Entries supplied START
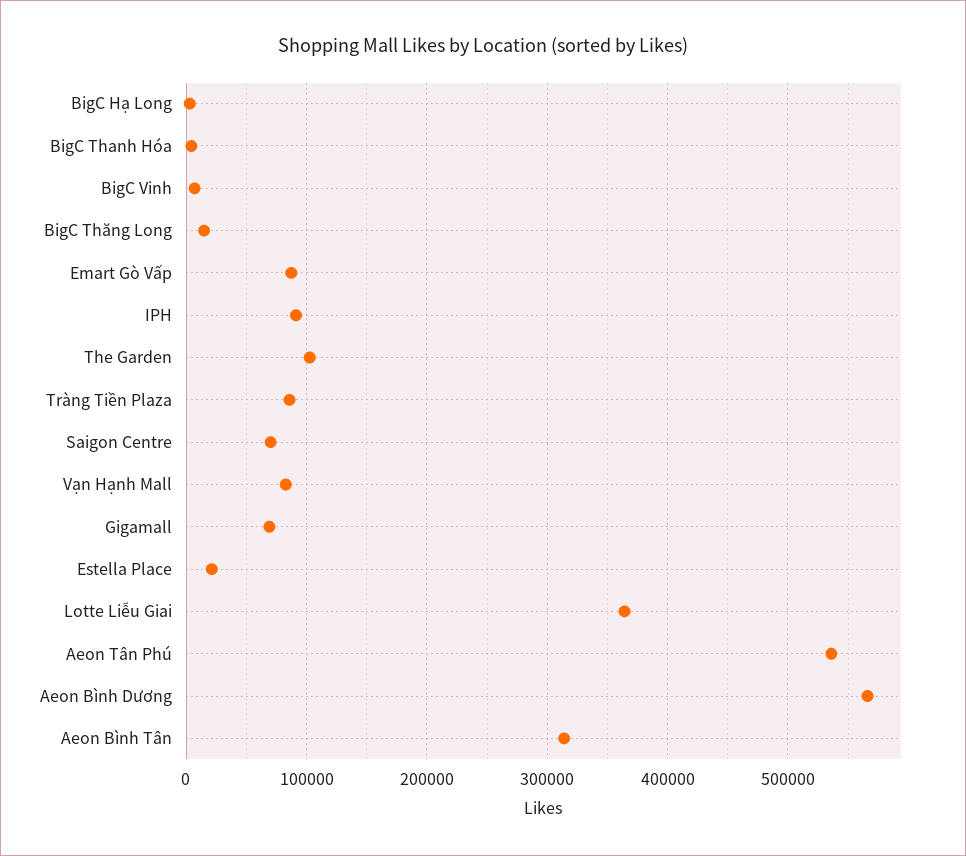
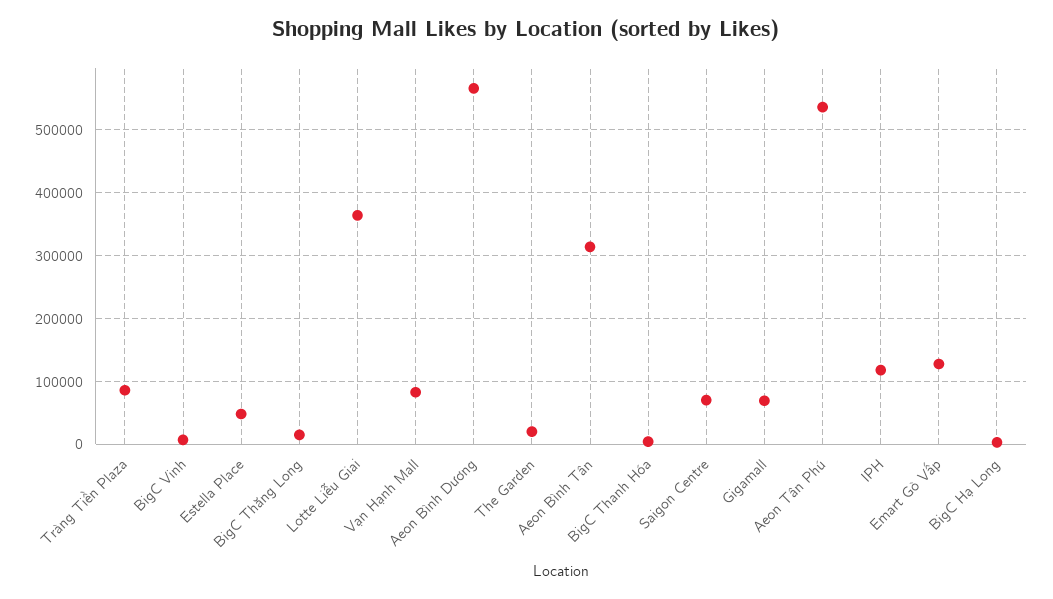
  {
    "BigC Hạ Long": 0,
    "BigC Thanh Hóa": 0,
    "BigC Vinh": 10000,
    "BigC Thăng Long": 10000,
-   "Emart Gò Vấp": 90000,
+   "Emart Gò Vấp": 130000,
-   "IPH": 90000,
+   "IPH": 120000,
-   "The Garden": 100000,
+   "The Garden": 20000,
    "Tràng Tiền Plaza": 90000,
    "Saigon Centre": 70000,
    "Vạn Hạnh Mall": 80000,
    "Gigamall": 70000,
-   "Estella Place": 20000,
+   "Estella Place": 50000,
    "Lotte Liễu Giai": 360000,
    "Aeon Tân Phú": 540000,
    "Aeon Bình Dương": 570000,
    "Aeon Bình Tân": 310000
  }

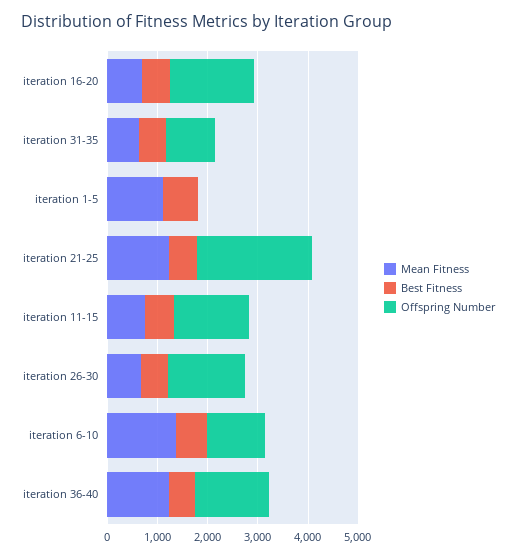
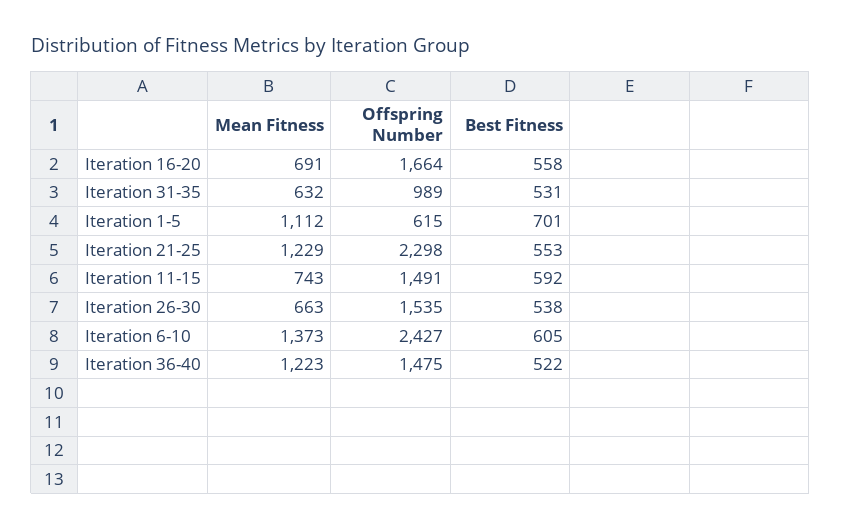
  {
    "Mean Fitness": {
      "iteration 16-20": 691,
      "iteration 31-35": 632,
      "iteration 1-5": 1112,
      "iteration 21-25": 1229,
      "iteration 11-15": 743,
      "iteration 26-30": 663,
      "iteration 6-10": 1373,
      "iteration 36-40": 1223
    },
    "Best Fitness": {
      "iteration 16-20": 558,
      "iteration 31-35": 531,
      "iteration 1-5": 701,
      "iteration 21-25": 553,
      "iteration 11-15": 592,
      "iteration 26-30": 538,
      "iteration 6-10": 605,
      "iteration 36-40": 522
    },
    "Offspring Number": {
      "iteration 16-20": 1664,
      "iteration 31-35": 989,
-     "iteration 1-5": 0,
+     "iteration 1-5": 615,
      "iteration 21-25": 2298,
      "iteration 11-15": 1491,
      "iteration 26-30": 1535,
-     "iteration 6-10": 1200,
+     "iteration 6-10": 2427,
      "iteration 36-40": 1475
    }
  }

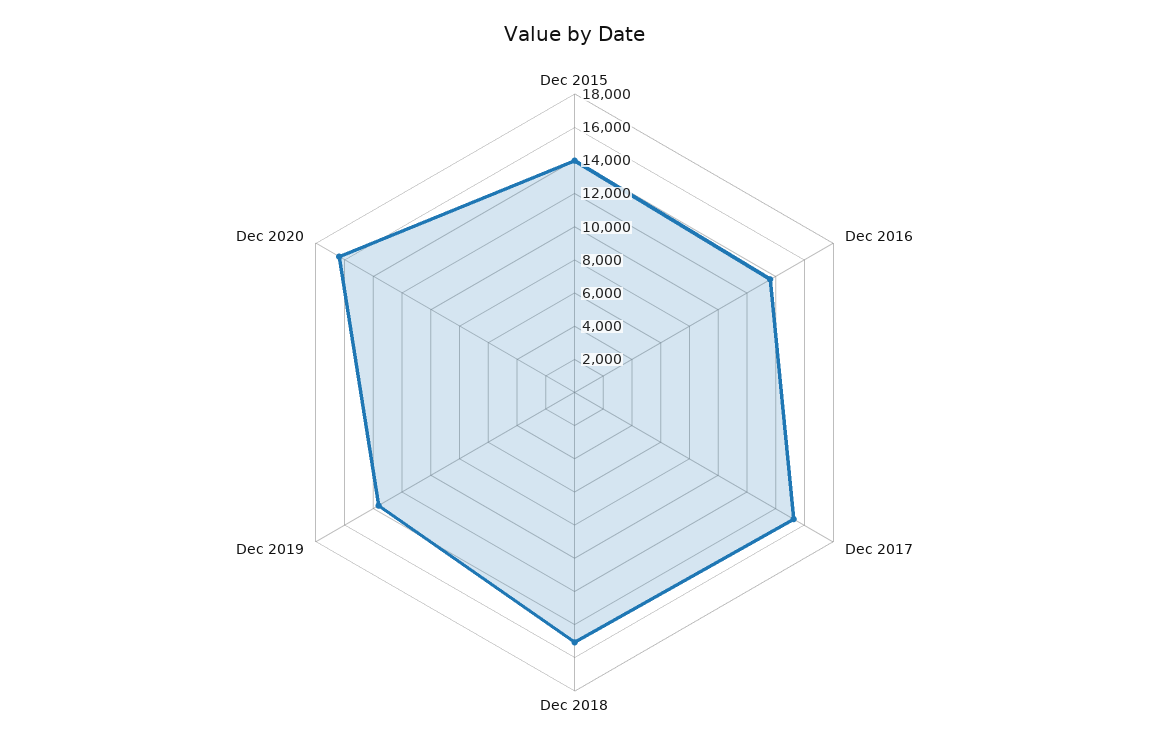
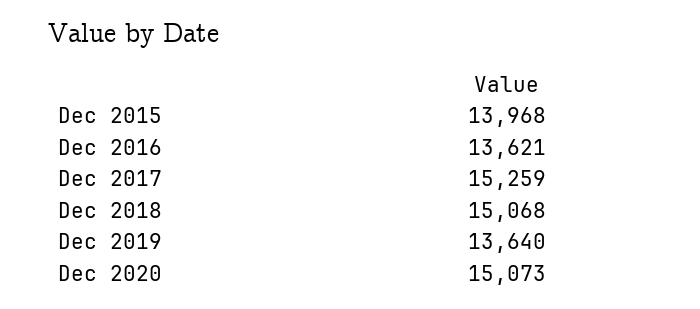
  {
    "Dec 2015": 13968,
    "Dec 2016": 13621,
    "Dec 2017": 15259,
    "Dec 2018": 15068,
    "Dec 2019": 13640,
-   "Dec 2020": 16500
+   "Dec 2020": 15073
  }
Entries supplied END
Entries supplied START
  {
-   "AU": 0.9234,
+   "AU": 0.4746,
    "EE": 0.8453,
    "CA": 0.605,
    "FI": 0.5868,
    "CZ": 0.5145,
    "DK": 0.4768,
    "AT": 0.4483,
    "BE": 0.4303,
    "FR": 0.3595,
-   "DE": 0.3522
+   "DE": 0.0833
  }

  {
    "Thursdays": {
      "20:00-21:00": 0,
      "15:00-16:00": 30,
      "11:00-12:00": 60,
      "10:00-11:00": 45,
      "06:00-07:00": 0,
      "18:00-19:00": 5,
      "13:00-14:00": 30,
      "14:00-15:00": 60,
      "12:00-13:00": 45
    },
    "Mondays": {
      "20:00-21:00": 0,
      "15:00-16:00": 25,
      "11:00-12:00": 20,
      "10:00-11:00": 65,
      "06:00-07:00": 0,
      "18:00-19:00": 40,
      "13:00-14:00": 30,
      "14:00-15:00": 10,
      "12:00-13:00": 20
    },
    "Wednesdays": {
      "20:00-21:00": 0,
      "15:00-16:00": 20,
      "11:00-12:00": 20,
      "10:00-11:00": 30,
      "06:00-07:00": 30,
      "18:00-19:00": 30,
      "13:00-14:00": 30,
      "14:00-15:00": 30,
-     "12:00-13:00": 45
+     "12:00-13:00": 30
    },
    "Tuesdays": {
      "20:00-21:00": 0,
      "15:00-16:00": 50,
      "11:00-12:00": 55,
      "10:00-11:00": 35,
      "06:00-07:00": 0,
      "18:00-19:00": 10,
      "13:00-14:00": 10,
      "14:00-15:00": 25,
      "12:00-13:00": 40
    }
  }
Entries supplied END
Entries supplied START
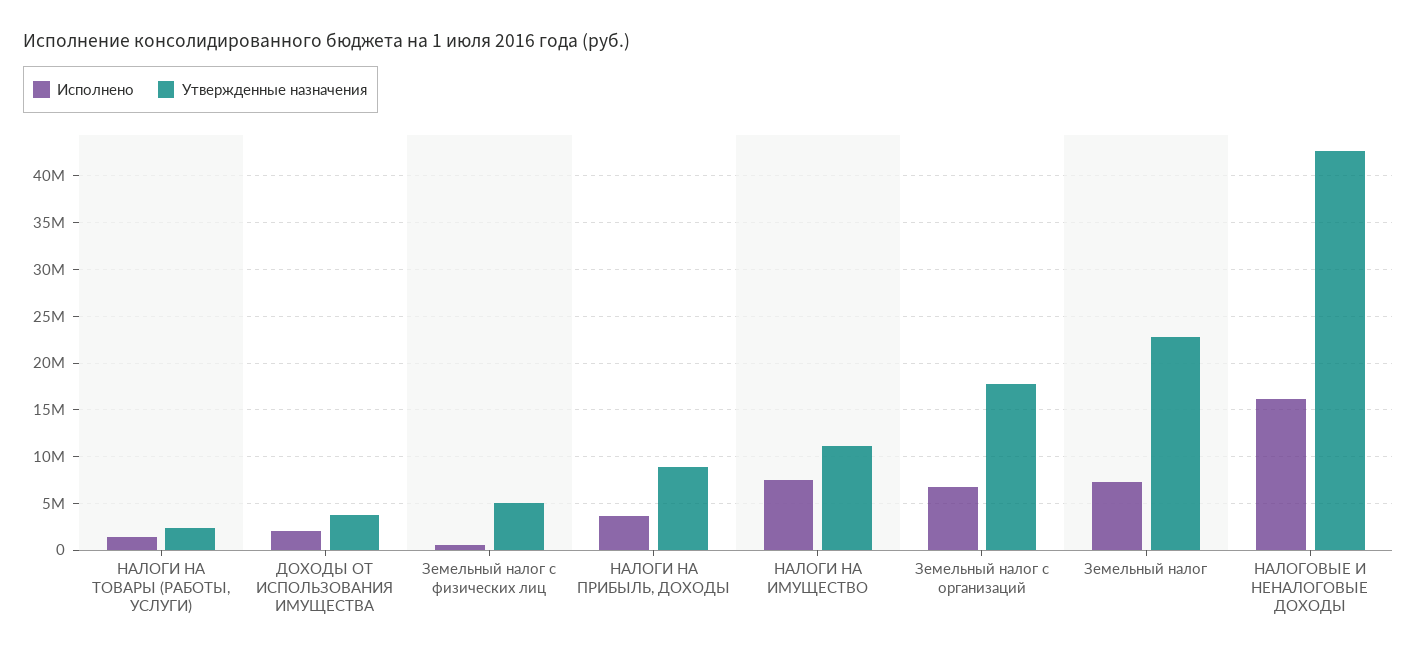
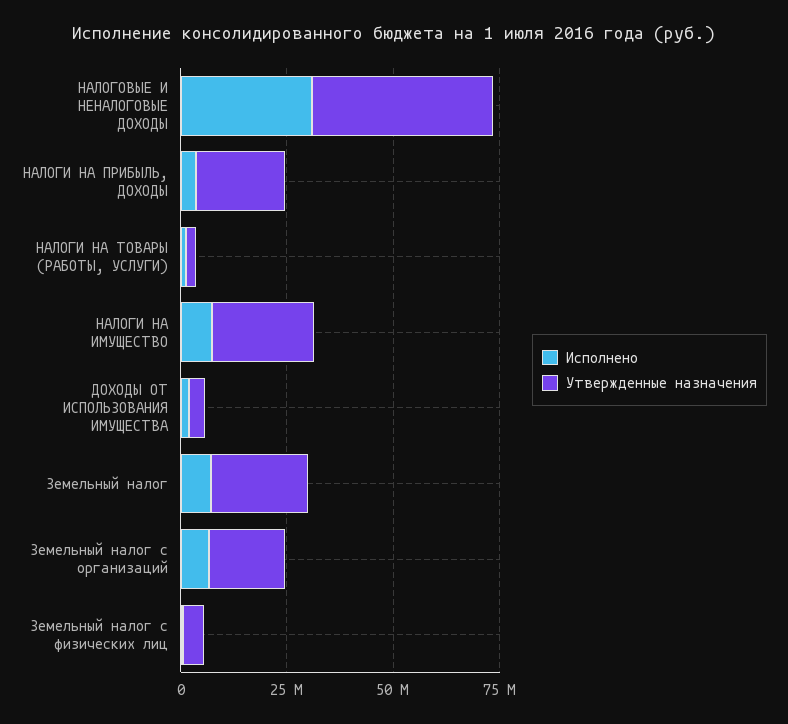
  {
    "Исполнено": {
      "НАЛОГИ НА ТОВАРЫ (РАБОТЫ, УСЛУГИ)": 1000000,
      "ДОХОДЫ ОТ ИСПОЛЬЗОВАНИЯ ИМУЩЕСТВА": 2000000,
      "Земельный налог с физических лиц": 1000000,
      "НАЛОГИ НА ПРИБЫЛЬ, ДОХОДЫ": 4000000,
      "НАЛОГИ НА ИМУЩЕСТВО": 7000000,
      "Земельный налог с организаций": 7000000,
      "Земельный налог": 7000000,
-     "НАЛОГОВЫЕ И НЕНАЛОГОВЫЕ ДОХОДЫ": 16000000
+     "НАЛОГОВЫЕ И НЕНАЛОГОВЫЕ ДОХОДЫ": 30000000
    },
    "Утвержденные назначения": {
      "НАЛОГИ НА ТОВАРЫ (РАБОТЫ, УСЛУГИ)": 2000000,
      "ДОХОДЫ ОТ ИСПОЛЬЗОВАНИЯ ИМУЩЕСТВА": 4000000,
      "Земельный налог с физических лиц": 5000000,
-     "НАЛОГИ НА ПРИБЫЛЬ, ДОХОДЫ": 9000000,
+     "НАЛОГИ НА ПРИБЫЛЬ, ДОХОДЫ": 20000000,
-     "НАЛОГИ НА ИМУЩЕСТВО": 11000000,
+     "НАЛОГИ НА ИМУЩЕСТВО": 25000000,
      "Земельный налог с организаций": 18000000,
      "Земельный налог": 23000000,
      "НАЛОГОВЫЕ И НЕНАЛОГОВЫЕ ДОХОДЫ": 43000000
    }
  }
Entries supplied END
▸ **Task brief**
Nothing but a number is needed: the count of lines above that contain "Emart".

▸ **Answer to this problem**
2